Best of Tokyo
Koenji: Tokyo's Vintage Fashion and Live Music District
Koenji is Tokyo's most authentically bohemian neighbourhood, a working-class district in Suginami Ward on the Chuo Line that has been the heartland of the city's vintage fashion, independent music, and countercultural scene since the 1970s. The area around the north and south exits of Koenji Station is dense with vintage clothing shops — over 80 by some counts — ranging from tiny basement stores specialising in 1970s Americana to carefully curated shops presenting vintage as wearable contemporary fashion. The covered arcades around the station are some of the best places in Tokyo to browse second-hand goods at genuinely accessible prices.
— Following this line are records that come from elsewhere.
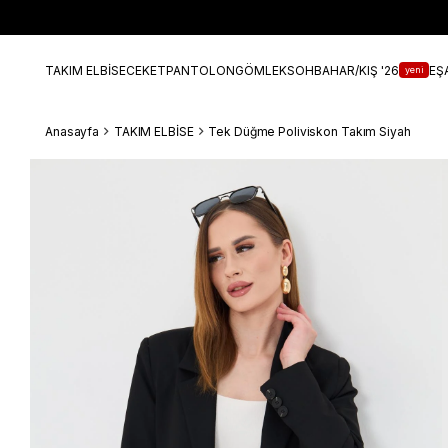
TAKIM ELBİSE
CEKET
PANTOLON
GÖMLEK
SOHBAHAR/KIŞ '26
EŞ
yeni
Anasayfa
TAKIM ELBİSE
Tek Düğme Poliviskon Takım Siyah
The live music scene in Koenji is central to its identity. The neighbourhood has more live houses (small music venues) per square kilometre than almost anywhere in Tokyo, ranging from basement punk venues to folk clubs to jazz bars. The annual Koenji Awa-Odori festival in late August is one of Tokyo's most spectacular summer festivals, drawing over 10,000 dancers and 500,000 spectators to the streets of the neighbourhood in a display of traditional Tokushima dance forms reimagined in an urban Tokyo setting. Outside festival season, the neighbourhood's bars and izakayas maintain a laid-back atmosphere that feels distinctly different from the more commercial nightlife districts of Shinjuku or Shibuya.
Koenji's culinary scene reflects its counter-cultural character: natural wine bars, vegan cafés, curry specialists, and long-established izakayas run by families who have cooked for the neighbourhood for generations. The area south of the station is particularly dense with interesting independent restaurants and bars. Koenji is about 12 minutes from Shinjuku on the Chuo Line and rewards unhurried exploration — the best discoveries are never on the main streets but in the alleyways and second-floor spaces that define Tokyo's neighbourhood culture at its most authentic.